O magnífico trabalho que vem sendo feito por várias instituições de pesquisas e Universidades na modelagem do comportamento da covid-19 é um esforço hercúleo de vários grupos de abnegados matemáticos/estatísticos que estão simulando resultados que estão mudando a cada momento. Seria quase como tentar mudar um pneu do carro em movimento. Por mais esforço que faça, alimentando seus modelos que informações que chegam a cada segundo, no intuito de alertar a população mundial e principalmente os chefes de governos que podem tomar decisões baseadas nas equações geradas, ainda existe muita gente que por interesses próprios, econômicos ou por mesquinhas posições políticas, tentam criticar a ciência e induzir a população menos esclarecida a abandonar o isolamento social o que pode gerar um número alarmante de mortos que economia nenhuma poderá atenuar o problema. O Donald Trump já se rendeu à ciência e o Barack Obama estava certíssimo quando falou: ”em política e na vida, ignorância não é uma virtude”.

Por outro lado, a maioria das informações que se repassa para população é que se a pessoa tem 60 anos ou mais está no grupo de risco. Em qualquer livro básico de Estatística, está escrito que a média aritmética (medida de posição central) por si só não representa muita coisa, pois é facilmente influenciada por dados extremos (outliers). Ela deve ser associada a alguma medida de variação e para isto existe o chamado Intervalo de Confiança que é tão usado em pesquisas políticas. Pois bem, 60 anos é a média, e como fica o Intervalo de Confiança, que tem seus limites, um superior e um inferior? Admitindo-se que realmente a média seja 60 anos, significa que quem estiver acima do limite superior do intervalo de confiança, obviamente, o risco de ser acometido ou morrer pelo COVID-19 é maior, da mesma forma que quem estiver abaixo de limite de confiança inferior o risco é menor. Mas qual é este limite de confiança? Será que uma pessoa com 57 anos está bem mais segura de quem tem 60 ou 63 anos? Não sei. E está é uma estatística descritiva super simples de ser calcula, pega as idades dos infectados ou dos que morreram até agora (felizmente no Brasil ainda são poucos, principalmente em função do isolamento social) e calcula o intervalo de confiança ao nível de significância de 0,1% e certamente, muita gente abaixo dos 60 anos vai ficar preocupada e ter mais cuidado com o isolamento.

Informações por classe etárias existem, mas circulam entre os meios científicos e raramente chegam à população. Existem dados de uma pesquisadora da Fiocruz alertando que a média dos infectados está entre 47 e 50 anos, mas como se trata da média, essa pode ser uma situação específica que pode ser facilmente mudada se pessoas mais velhas forem recolhidas aos hospitais de onde saíram esses dados.

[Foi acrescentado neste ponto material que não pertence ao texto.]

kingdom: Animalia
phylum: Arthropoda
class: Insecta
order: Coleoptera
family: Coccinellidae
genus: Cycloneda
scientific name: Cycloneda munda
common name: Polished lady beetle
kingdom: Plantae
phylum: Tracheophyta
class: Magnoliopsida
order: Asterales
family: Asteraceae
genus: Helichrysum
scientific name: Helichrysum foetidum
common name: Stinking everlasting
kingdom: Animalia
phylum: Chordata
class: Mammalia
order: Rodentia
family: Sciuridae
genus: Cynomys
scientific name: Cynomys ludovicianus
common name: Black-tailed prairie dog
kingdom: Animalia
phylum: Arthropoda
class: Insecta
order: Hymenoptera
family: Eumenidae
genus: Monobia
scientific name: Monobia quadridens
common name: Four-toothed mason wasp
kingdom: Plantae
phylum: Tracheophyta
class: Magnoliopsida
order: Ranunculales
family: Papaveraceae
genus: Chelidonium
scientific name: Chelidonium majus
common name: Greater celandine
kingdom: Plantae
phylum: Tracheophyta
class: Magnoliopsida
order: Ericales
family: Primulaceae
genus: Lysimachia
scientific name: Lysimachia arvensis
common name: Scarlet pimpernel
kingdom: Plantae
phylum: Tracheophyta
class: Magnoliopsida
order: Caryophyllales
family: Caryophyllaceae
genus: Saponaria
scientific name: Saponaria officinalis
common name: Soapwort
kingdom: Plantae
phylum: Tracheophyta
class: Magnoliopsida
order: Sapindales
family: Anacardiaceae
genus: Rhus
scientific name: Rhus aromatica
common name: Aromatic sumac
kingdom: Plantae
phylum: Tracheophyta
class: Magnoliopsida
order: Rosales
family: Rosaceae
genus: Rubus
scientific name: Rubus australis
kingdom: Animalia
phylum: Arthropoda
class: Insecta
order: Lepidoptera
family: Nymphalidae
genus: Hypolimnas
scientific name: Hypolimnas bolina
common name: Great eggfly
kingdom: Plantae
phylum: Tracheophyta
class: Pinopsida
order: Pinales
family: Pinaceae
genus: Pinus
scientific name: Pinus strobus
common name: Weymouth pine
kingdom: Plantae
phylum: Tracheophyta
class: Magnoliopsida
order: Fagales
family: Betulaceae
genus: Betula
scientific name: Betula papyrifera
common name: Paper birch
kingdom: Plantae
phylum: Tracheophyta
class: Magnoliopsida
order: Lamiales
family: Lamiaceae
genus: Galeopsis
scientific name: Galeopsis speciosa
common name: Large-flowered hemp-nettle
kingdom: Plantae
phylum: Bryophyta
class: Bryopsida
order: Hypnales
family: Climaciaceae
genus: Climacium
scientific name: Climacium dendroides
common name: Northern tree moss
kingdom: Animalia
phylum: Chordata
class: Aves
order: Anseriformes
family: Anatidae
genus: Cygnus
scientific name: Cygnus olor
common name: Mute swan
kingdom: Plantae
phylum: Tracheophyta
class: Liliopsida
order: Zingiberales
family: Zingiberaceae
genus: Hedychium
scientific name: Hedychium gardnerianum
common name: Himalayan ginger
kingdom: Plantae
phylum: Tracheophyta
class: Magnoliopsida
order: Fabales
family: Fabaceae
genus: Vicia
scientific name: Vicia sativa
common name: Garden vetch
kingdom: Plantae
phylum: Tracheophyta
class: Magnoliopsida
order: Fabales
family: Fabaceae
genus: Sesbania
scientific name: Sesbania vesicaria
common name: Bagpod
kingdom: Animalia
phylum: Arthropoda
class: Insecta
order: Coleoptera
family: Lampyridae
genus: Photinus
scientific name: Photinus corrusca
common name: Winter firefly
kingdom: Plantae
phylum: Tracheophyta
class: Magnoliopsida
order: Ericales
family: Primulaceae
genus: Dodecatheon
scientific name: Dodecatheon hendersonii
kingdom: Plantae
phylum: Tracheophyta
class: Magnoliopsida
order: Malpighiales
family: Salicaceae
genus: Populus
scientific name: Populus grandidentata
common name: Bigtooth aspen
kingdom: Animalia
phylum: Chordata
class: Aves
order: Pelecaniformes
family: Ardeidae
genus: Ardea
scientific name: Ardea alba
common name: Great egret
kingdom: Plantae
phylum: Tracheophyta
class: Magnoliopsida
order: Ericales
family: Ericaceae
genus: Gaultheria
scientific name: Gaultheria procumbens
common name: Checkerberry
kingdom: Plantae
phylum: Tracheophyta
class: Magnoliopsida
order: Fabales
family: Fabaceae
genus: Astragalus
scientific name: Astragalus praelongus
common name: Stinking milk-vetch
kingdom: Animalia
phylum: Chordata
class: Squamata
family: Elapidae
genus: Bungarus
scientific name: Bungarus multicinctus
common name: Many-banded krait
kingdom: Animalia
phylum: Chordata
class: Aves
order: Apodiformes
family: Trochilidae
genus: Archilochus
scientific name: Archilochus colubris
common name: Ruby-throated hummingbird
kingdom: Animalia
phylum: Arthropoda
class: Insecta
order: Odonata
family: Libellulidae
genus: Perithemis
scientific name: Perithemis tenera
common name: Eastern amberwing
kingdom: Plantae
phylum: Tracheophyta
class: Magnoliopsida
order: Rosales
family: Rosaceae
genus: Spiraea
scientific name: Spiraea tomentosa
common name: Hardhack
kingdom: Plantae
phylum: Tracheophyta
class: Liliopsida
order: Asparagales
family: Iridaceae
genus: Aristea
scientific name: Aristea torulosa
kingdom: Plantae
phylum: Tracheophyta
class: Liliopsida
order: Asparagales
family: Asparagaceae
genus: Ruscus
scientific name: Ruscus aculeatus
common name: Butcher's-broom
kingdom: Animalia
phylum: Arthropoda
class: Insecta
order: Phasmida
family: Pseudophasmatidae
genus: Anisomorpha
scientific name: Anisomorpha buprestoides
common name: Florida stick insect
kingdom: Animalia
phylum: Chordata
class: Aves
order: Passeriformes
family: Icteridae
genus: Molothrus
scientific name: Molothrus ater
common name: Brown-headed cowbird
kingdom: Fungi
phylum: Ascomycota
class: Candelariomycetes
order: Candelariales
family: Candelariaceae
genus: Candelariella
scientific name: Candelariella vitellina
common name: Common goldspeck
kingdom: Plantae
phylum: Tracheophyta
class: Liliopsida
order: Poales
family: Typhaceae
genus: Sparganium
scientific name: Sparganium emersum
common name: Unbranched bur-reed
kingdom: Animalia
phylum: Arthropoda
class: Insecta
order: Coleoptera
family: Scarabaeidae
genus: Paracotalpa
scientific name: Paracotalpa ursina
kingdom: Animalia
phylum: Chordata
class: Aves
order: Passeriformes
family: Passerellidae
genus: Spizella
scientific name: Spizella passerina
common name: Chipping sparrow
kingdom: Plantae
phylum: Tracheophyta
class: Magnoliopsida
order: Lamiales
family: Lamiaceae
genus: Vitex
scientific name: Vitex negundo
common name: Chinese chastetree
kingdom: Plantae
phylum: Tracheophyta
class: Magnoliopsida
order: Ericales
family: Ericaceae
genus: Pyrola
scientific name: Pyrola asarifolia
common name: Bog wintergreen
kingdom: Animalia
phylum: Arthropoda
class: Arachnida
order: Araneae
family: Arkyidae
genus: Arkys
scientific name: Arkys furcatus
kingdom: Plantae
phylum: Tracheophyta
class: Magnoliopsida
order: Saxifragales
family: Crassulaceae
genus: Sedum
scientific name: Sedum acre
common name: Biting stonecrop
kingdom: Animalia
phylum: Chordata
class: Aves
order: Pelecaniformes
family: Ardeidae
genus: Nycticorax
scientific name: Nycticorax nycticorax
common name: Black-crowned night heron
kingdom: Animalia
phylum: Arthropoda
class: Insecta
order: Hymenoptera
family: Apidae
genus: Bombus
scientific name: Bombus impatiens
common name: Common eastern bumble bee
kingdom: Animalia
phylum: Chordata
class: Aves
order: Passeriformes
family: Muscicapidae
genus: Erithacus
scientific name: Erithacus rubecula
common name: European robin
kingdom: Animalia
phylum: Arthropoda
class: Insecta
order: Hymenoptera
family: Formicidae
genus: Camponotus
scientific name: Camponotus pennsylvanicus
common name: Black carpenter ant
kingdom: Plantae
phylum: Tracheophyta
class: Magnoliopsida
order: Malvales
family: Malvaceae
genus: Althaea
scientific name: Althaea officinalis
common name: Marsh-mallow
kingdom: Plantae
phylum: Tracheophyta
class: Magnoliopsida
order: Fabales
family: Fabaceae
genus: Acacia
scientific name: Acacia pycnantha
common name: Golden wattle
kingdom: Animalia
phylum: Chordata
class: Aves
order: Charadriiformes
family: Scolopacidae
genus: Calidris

A ciência está cuidando muito bem do problema, mesmo que seja na maioria das vezes com simulações, desconsiderá-la é burrice. Enquanto isto, só existe uma recomendação que é melhor que qualquer simulação computacional com os mais complexos modelos matemáticos/estatísticos: obedeça à ciência e ignore qualquer recomendação contrária a ele, mesmo que venha do Presidente da República, FIQUE EM CASA.

Sobre o autor:

José Antônio Aleixo da Silva é professor titular do DCFL/UFRPE, PhD em Biometria e Manejo Florestal, presidente da Academia Pernambucana de Ciências.